Chroniques

par laurent bergnach

Michael Jarrell
œuvres pour orchestre

1 SACD BIS (2021)
BIS-2482
L'Orchestre National des Pays de la Loire joue Michael Jarrell (né en 1958)

Pour présenter le travail du compositeur suisse (né en 1958), Philippe Albèra écrit : « la musique de Jarrell ne cesse d’arpenter les régions du rêve et de l’irréalité, à la recherche de son moment de vérité, souvent situé dans les sonorités les plus graves sur les tempos les plus lents, là où le temps, ailleurs agité, s’immobilise. C’est peut-être ce qui confère à sa musique une forme de tendresse inséparable de la beauté sonore, allant jusqu’à un esthétisme raffiné, loin des recherches extrêmes et des formulations autoritaires » (notice du CD). Faisons de ces mots un guide d’écoute pour aborder les trois œuvres pour orchestre, de vingt minutes en moyenne, qui constituent cette monographie.

La plus ancienne, …Le ciel, tout à l’heure encore si limpide, soudain se trouble horriblement… (Genève, 2009) trouve son appellation dans De rerum natura (De la nature des choses), le poème scientifique de Lucrèce qui vise à libérer l’homme du fardeau des superstitions, causes de l’intranquillité de l’âme. La pièce elle-même est née de deux sensations de contraste. La première est liée au quotidien de la vie viennoise (rue bruyante versus calme d’arrière-cour), la seconde à la mort soudaine d’un adolescent, durant une nuit des plus ordinaires. Globalement tempétueux et heurté, ce grand quart d’heure s’apparente à une cérémonie réservant quelques pauses (cœur contemplatif, fin diaphane).

En ce qui concerne Émergences-Résurgences (Strasbourg, 2016), le titre a pour origine le livre éponyme d’Henri Michaux – poète qui avoue peindre pour se déconditionner d’une culture verbale –, où abondent dessins à l’encre et aquarelles. « Courbes, couleurs, clairs-obscurs ou traits appuyés, j'ai essayé d'intégrer une dimension picturale dans le projet de cette pièce et dans sa réalisation », explique Jarrell qui dédit ce concerto pour alto et orchestre à sa créatrice, Tabea Zimmermann, ici présente. D’emblée, les traits secs et nerveux de la soliste rappellent la plume griffant le papier. Cette fièvre créative règnera vingt minutes durant. Face à un orchestre qui, au besoin, peut s’effacer, l’instrument exploite ses possibilités, au service d’une texture drue et d’une grande finesse.

Depuis vingt ans, Michael Jarrell sonde la forme du concerto pour violon et orchestre.

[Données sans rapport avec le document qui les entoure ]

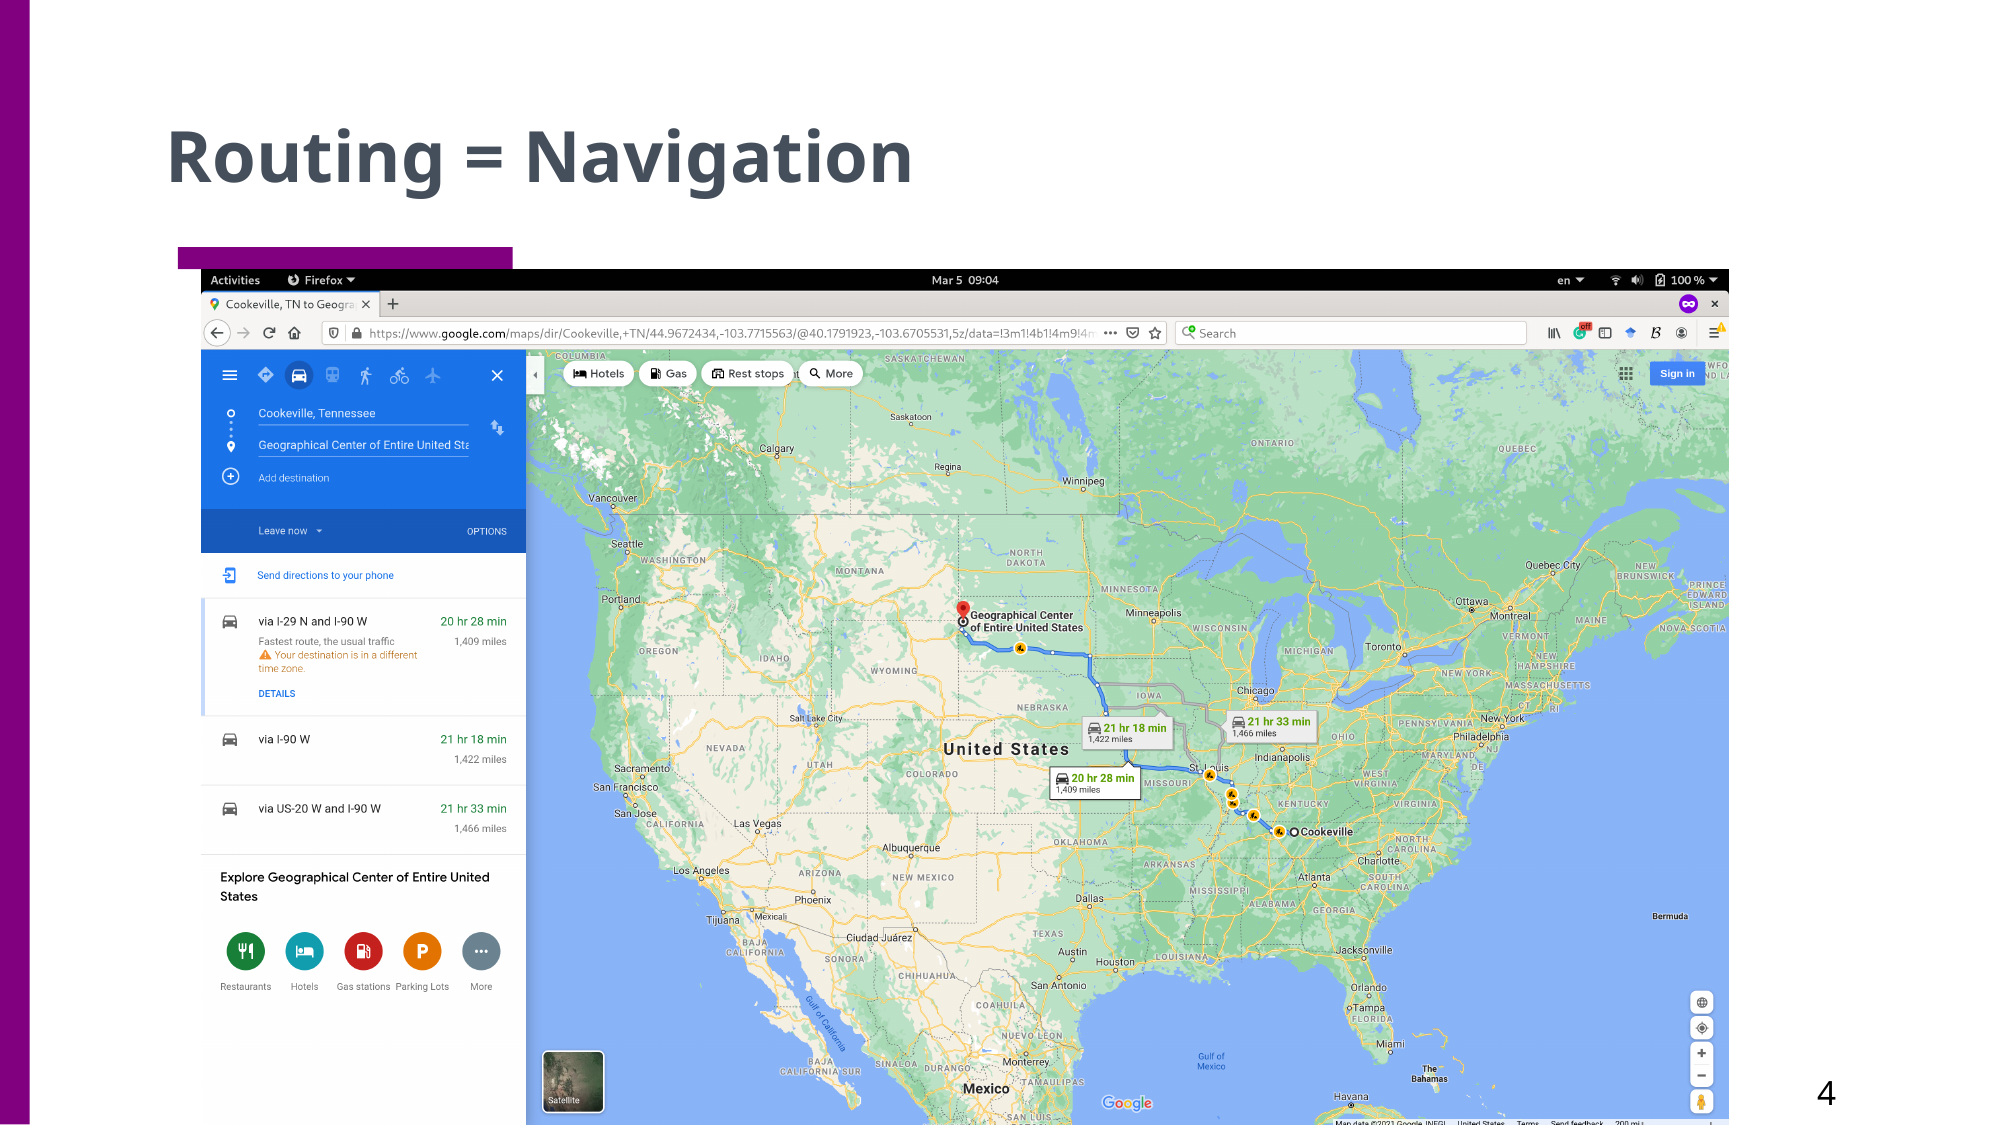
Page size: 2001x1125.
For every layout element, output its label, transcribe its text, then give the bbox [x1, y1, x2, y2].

picture [201, 269, 1729, 1125]
text_box Routing = Navigation [151, 0, 1849, 212]
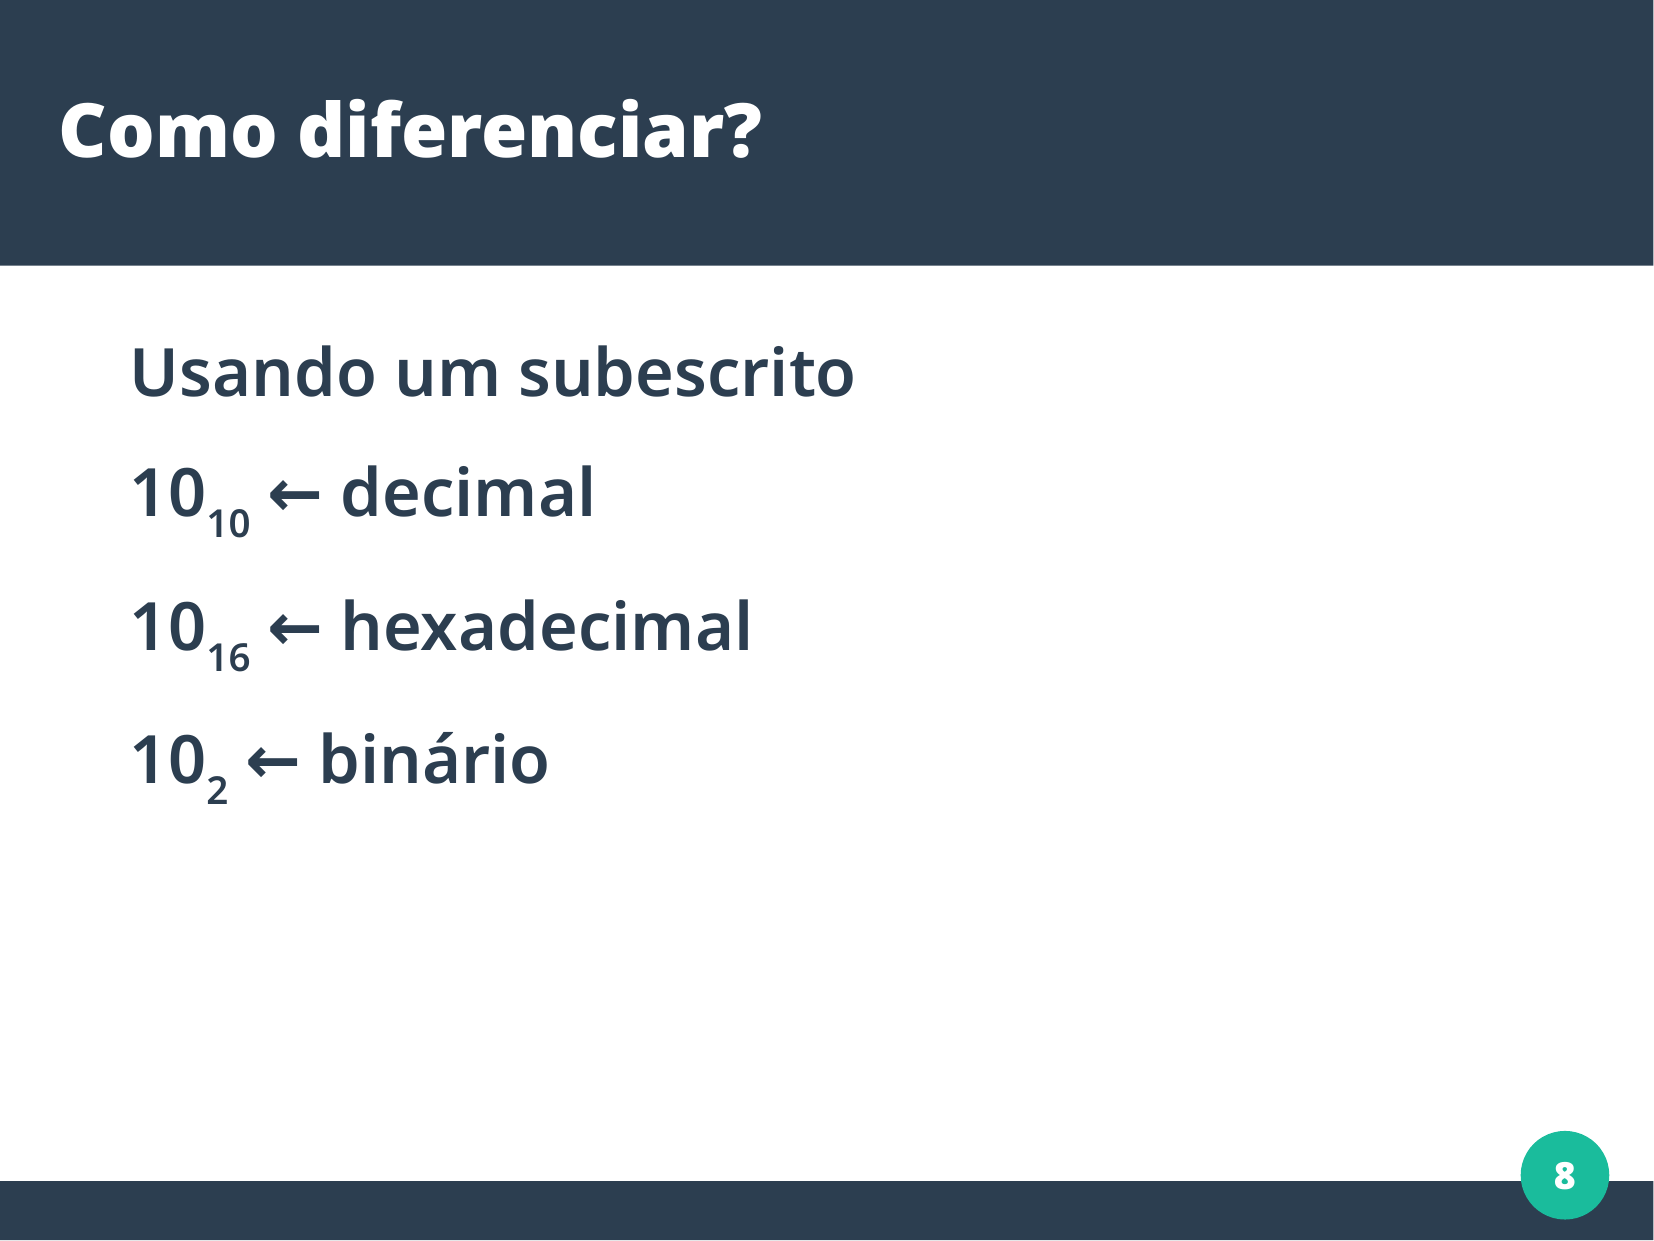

Après …prisme/incidences… (Paris, 1998), Paysages avec figures absentes – Nachlese IV (Strasbourg, 2010) et Des nuages et des brouillards (Lausanne, 2017), voici 4 Eindrücke (Tokyo, 2019). L’écriture d’un concerto étant liée à sa connaissance progressive d’un artiste précis, le compositeur voit la pièce comme « une sorte de portrait ». Après Hae-Sun Kang, Isabelle Faust et Ilya Gringolts, c’est au tour de Renaud Capuçon de poser face à la palette. Nous n’en dirons pas plus d’un opus qui nous semble le plus faible des trois réunis, et le moins propre à susciter des émotions, à l’instar d’un croquis trop académique.

En attendant l’arrivée de Sascha Goetzel, en septembre 2022, l’Orchestre National des Pays de la Loire poursuit sa collaboration avec Pascal Rophé (en poste depuis 2013), chef que l’on sait dévoué à la musique de Jarrell [lire notre chronique du 24 septembre 2005]. Baguette et formation sont excellentes sur cette gravure. Ensemble, ils présenteront bientôt Siegfried, nocturne (Genève, 2013), pièce de théâtre musical dont livret et mise en scène sont signés Olivier Py (à Nantes, les 17, 19 et 21 octobre ; à Angers le 9 novembre).